Sargassum Schattenfloss
Sonnendurchflutete Oberfläche

Sargassum Schattenfloss

An der Grenzfläche zwischen Atmosphäre und Ozean treibt eine lebende Insel: goldbraune Sargassum-Matten mit prallen Luftblasen und fein gezackten Wedeln bilden ein natürliches Floß, das vom Wind und den Oberflächenströmungen des offenen Atlantiks geformt und getragen wird. Darunter fällt das Wasser in leuchtendem Kobaltblau in die Tiefe, durchzogen von zitternden Kaustikmuster – jenen tanzenden Lichtnetzen, die entstehen, wenn Sonnenstrahlen die bewegte Wasseroberfläche durchdringen und sich im oberen Pelagial brechen.

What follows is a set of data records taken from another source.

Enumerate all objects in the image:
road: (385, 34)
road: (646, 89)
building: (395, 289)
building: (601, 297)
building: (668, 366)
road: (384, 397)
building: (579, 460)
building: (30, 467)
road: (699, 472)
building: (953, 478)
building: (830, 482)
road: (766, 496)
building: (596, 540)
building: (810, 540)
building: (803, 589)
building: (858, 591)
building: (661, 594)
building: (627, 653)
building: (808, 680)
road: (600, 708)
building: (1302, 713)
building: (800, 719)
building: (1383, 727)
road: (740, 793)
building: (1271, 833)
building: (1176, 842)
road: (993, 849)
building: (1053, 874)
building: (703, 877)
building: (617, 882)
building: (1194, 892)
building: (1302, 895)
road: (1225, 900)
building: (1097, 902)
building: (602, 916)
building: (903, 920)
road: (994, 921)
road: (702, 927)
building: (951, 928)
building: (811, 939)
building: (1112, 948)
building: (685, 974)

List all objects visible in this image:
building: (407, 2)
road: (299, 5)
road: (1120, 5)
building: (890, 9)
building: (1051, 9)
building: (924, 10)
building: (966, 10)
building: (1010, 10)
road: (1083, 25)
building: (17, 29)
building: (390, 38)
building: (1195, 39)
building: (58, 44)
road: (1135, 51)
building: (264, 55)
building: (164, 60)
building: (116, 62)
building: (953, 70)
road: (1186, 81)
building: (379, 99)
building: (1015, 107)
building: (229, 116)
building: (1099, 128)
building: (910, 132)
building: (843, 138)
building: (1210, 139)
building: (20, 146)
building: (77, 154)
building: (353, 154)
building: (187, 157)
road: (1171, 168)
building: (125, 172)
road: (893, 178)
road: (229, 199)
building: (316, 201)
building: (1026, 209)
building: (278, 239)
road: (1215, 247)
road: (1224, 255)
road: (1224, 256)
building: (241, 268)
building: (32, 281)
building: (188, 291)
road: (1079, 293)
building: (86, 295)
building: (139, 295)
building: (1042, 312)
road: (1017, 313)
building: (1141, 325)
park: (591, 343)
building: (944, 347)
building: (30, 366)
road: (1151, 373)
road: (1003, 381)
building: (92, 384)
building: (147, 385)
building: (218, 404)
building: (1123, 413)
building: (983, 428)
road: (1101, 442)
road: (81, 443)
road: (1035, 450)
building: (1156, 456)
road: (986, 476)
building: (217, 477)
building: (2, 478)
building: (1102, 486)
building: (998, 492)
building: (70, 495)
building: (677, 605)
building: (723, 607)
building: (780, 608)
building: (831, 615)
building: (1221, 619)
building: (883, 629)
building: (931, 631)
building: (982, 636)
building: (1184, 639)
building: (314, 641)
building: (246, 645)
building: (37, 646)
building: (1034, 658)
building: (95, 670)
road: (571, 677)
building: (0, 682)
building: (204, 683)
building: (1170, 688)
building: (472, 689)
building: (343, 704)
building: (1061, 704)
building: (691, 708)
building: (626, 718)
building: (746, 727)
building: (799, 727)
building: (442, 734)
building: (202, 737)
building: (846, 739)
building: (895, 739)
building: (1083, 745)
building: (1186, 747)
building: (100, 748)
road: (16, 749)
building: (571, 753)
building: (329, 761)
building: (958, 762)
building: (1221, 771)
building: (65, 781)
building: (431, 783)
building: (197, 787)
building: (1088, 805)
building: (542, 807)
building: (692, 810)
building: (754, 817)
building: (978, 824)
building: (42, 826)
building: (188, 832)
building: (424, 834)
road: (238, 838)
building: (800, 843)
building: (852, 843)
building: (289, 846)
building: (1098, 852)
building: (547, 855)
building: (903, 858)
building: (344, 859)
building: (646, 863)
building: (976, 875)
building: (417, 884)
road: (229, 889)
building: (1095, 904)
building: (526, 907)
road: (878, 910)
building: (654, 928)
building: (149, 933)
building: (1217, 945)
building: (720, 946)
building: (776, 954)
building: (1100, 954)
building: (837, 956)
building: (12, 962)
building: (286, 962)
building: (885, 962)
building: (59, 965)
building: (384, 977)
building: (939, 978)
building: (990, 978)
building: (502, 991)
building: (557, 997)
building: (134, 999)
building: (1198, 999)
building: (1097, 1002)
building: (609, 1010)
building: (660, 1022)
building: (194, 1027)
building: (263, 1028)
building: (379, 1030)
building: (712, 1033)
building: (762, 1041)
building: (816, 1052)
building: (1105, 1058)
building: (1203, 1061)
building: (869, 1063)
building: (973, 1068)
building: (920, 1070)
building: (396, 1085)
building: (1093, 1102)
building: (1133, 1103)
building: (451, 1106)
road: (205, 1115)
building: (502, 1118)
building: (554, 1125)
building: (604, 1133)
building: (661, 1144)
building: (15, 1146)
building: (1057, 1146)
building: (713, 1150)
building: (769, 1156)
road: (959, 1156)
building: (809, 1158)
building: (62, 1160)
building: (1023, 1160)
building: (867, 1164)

In diesem sonnengefluteten Lebensraum, wo der Druck kaum von dem an der Luft zu unterscheiden ist und Photosynthese die Nahrungsgrundlage aller höheren Ebenen des Meereslebens bildet, finden juvenile Drückerfische und Feilenfische Schutz unter den hängenden Fronden – ihre Körper in Honig-, Olivgrün- und blasssilbernen Tönen perfekt dem Lichtspiel angepasst, die durchsichtigen Flossen gespannt, während winzige Planktonpartikel und organische Flocken langsam durch die Wassersäule sinken. Diese treibenden Sargassum-Gemeinschaften sind einzigartige Mikroökosysteme im offenen Ozean, die Dutzenden von Arten als einzige Struktur in einem ansonsten grenzenlosen blauen Nichts dienen – ein stiller, selbsttragender Weltausschnitt, der ohne Zeuge existiert.